Im Einsatz waren bei dem Unglück zirka 1.900 Mitarbeitende vom Rettungsdienst, Technischem Hilfswerk, Polizei und Bundeswehr sowie rund 500 Einsatzkräfte der Feuerwehr, ferner der Rettungsdienst mit 274 Einsatzkräften. 40 Ärztinnen und Ärzte und 39 Notärztinnen und Notärzte sowie 268 Mitarbeitende des nichtärztlichen Rettungsdienstes waren ebenfalls in die Rettung eingebunden. Die Feuerwehren hatten 100 Fahrzeuge im Einsatz, 19 Hubschrauber, 42 Kranken- sowie 46 Rettungswagen waren vor Ort. Die Bundeswehr war mit 190 Soldaten, drei Bergungspanzern, drei Transall-Transportflugzeugen sowie 18 Hubschraubern vertreten.

Selbst für routinierte Helferinnen und Helfer bedeutete die Verarbeitung des Unglücks eine außergewöhnliche psychische Belastung.
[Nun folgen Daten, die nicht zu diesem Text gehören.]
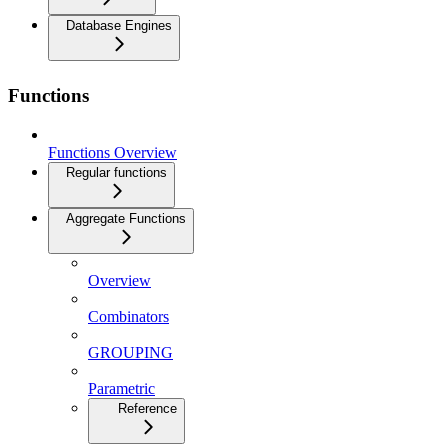
Database Engines
Functions
Functions Overview
Regular functions
Aggregate Functions
Overview
Combinators
GROUPING
Parametric
Reference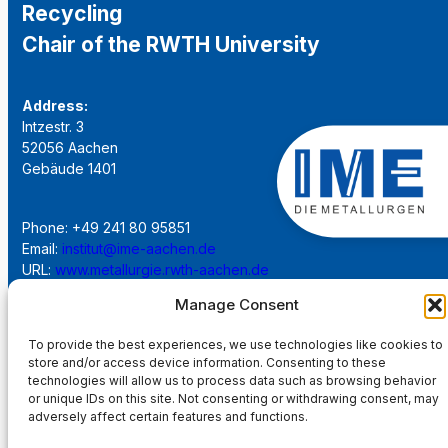
Recycling
Chair of the RWTH University
Address:
Intzestr. 3
52056 Aachen
Gebäude 1401
Phone: +49 241 80 95851
Email:
institut@ime-aachen.de
URL:
www.metallurgie.rwth-aachen.de
Manage Consent
Social Network:
To provide the best experiences, we use technologies like cookies to
store and/or access device information. Consenting to these
technologies will allow us to process data such as browsing behavior
or unique IDs on this site. Not consenting or withdrawing consent, may
adversely affect certain features and functions.
Imprint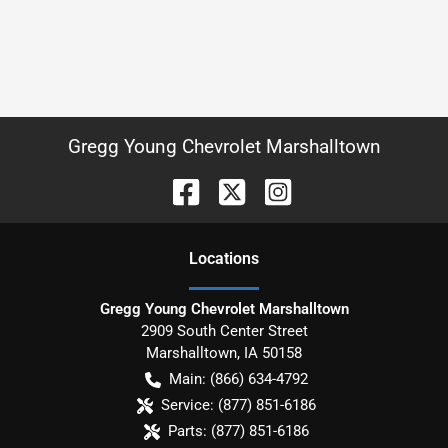
Gregg Young Chevrolet Marshalltown
Location
s
Gregg Young Chevrolet Marshalltown
2909 South Center Street
Marshalltown
,
IA
50158
Main:
(866) 634-4792
Service:
(877) 851-6186
Parts:
(877) 851-6186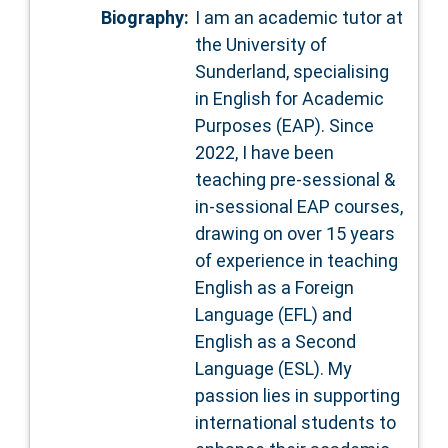
Biography:
I am an academic tutor at
the University of
Sunderland, specialising
in English for Academic
Purposes (EAP). Since
2022, I have been
teaching pre-sessional &
in-sessional EAP courses,
drawing on over 15 years
of experience in teaching
English as a Foreign
Language (EFL) and
English as a Second
Language (ESL). My
passion lies in supporting
international students to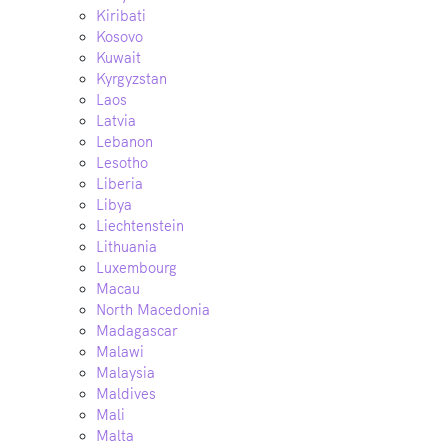
Kiribati
Kosovo
Kuwait
Kyrgyzstan
Laos
Latvia
Lebanon
Lesotho
Liberia
Libya
Liechtenstein
Lithuania
Luxembourg
Macau
North Macedonia
Madagascar
Malawi
Malaysia
Maldives
Mali
Malta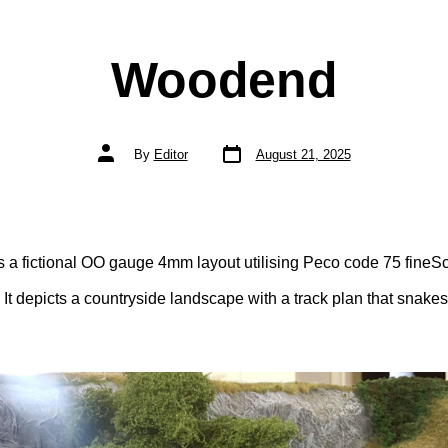
Woodend
Post
Post
By
Editor
August 21, 2025
date
author
 a fictional OO gauge 4mm layout utilising Peco code 75 fineSc
 It depicts a countryside landscape with a track plan that snake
Die Vielzahl von Verletzten und tödlich verunglückten Menschen waren Bilder und Erlebnisse, die sich tief in die Psyche der Helferinnen und Helfer eingebrannt haben.

Das Zugunglück von Eschede war das erste große Unglück in Deutschland, bei dem anschließend systematisch und in großem Umfang Einsatznachsorge betrieben wurde, um über einen langen Zeitraum die belasteten Einsatzkräfte zu unterstützen und zu begleiten.
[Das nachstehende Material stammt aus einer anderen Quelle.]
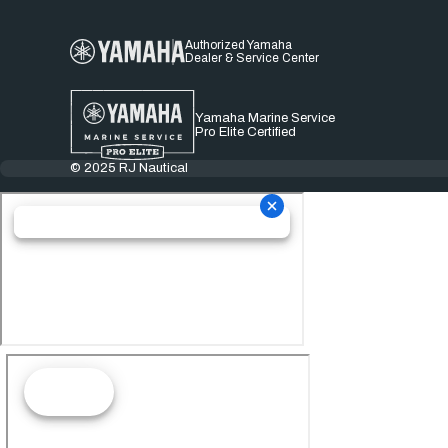
Authorized Yamaha
Dealer & Service Center
Yamaha Marine Service
Pro Elite Certified
© 2025 RJ Nautical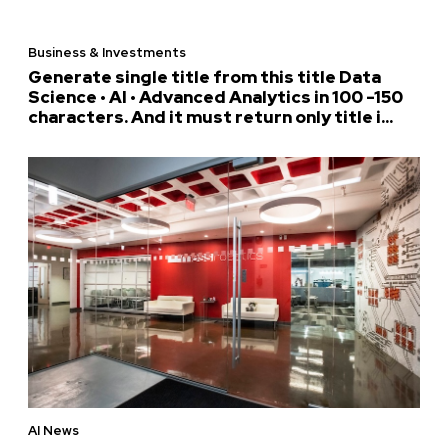
Business & Investments
Generate single title from this title Data
Science • AI • Advanced Analytics in 100 -150
characters. And it must return only title i...
AI News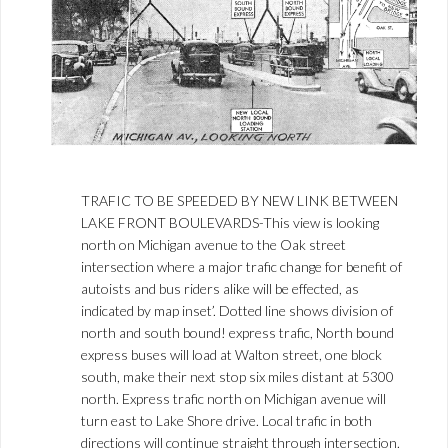
TRAFIC TO BE SPEEDED BY NEW LINK BETWEEN
LAKE FRONT BOULEVARDS-This view is looking
north on Michigan avenue to the Oak street
intersection where a major trafic change for benefit of
autoists and bus riders alike will be effected, as
indicated by map inset’. Dotted line shows division of
north and south bound! express trafic, North bound
express buses will load at Walton street, one block
south, make their next stop six miles distant at 5300
north. Express trafic north on Michigan avenue will
turn east to Lake Shore drive. Local trafic in both
directions will continue straight through intersection.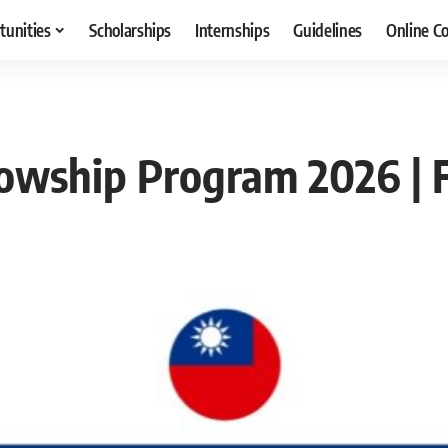
tunities
Scholarships
Internships
Guidelines
Online C
owship Program 2026 | F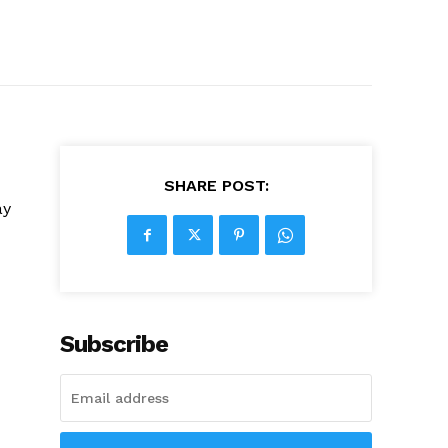
SHARE POST:
ay
Subscribe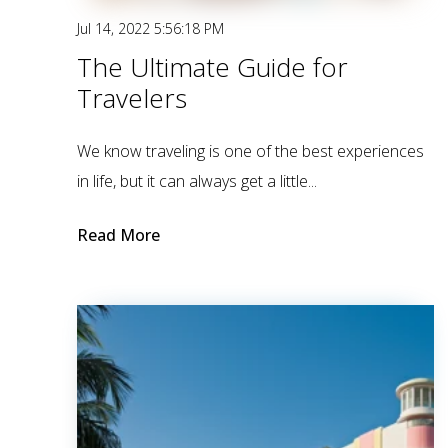
Jul 14, 2022 5:56:18 PM
The Ultimate Guide for
Travelers
We know traveling is one of the best experiences
in life, but it can always get a little...
Read More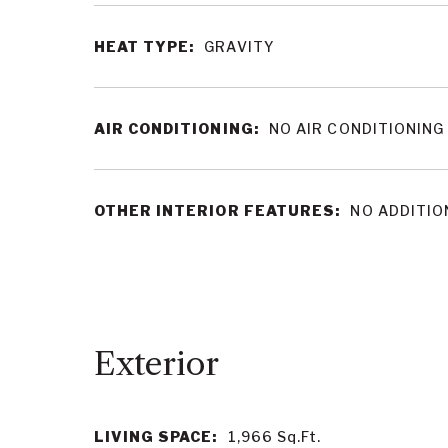
HEAT TYPE:
GRAVITY
AIR CONDITIONING:
NO AIR CONDITIONING
OTHER INTERIOR FEATURES:
NO ADDITIO
LIVING SPACE:
1,966
Sq.Ft.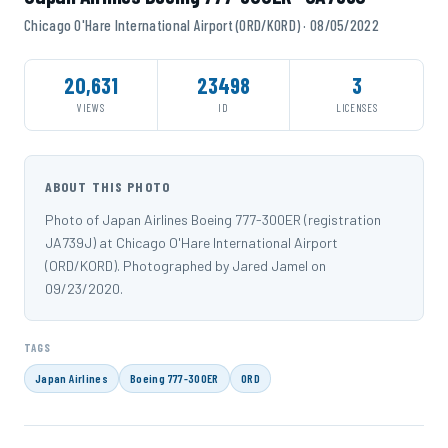
Chicago O'Hare International Airport (ORD/KORD) · 08/05/2022
20,631
23498
3
VIEWS
ID
LICENSES
ABOUT THIS PHOTO
Photo of Japan Airlines Boeing 777-300ER (registration
JA739J) at Chicago O'Hare International Airport
(ORD/KORD). Photographed by Jared Jamel on
09/23/2020.
TAGS
Japan Airlines
Boeing 777-300ER
ORD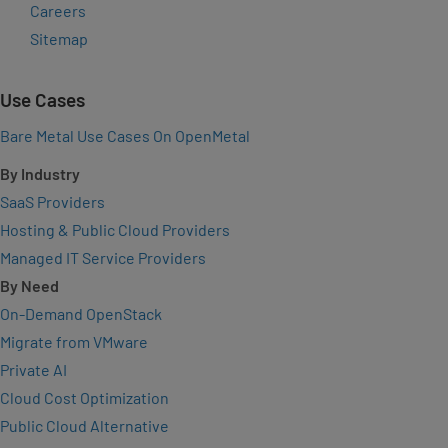
Careers
Sitemap
Use Cases
Bare Metal Use Cases On OpenMetal
By Industry
SaaS Providers
Hosting & Public Cloud Providers
Managed IT Service Providers
By Need
On-Demand OpenStack
Migrate from VMware
Private AI
Cloud Cost Optimization
Public Cloud Alternative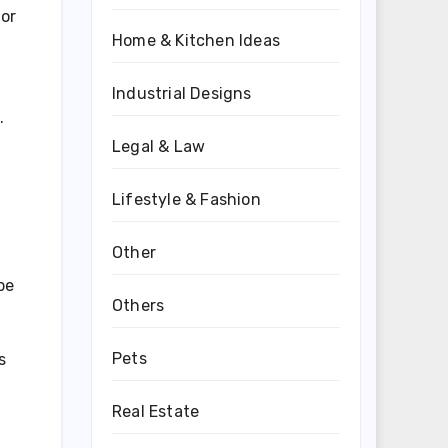
for
Home & Kitchen Ideas
Industrial Designs
.
Legal & Law
Lifestyle & Fashion
Other
be
Others
Pets
s
Real Estate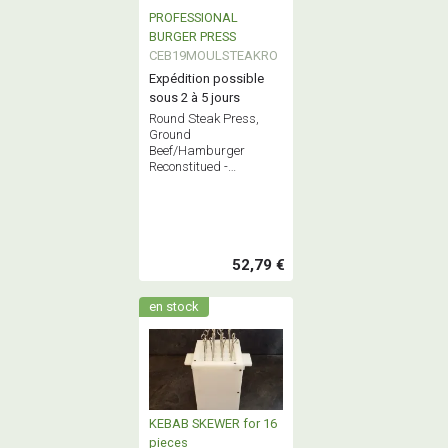
PROFESSIONAL
BURGER PRESS
CEB19MOULSTEAKRO
Expédition possible
sous 2 à 5 jours
Round Steak Press,
Ground
Beef/Hamburger
Reconstitued -
Professional Stainless
Steel Butchery
Equipment - French
Quality
52,79 €
en stock
KEBAB SKEWER for 16
pieces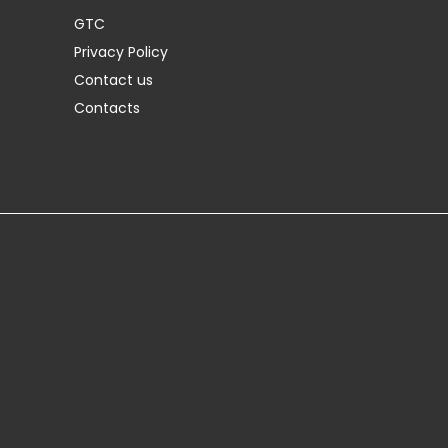
GTC
Privacy Policy
Contact us
Contacts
Auch die im Landkreis Wolfenbüttel tätigen Notfallseelsorgerinnen und Notfallseelsorger, die teilweise auch im System der Einsatznachsorge tätig sind, helfen bei der Bewältigung besonders belastender Einsatzerfahrungen, wie sie zum Beispiel bei schweren Verkehrsunfällen oder dem Massenanfall von Verletzten auftreten können.

In diesem Rahmen ist es Standard, sich regelmäßig entsprechend fortzubilden, um im Bereich der Psychosozialen Notfallversorgung und auch zur Qualitätssicherung für den Ernstfall und mögliche Einsatzszenarien gut vorbereitet zu sein. Neben theoretischen Fortbildungen, Rollenspielen und Dienstabenden ist da der praktische Erfahrungsaustausch wie mit den Kollegen der damaligen Einsatzleitung in Eschede ein wichtiger und hilfreicher Baustein.

Die Fortbildung wurde zugleich auch zum Anlass genommen, sich inhaltlich mit möglichen neuen Herausforderungen der aktuellen Lage der Kriegsflüchtlinge und der Helfenden zu befassen und sich organisatorisch und fachlich vorzubereiten.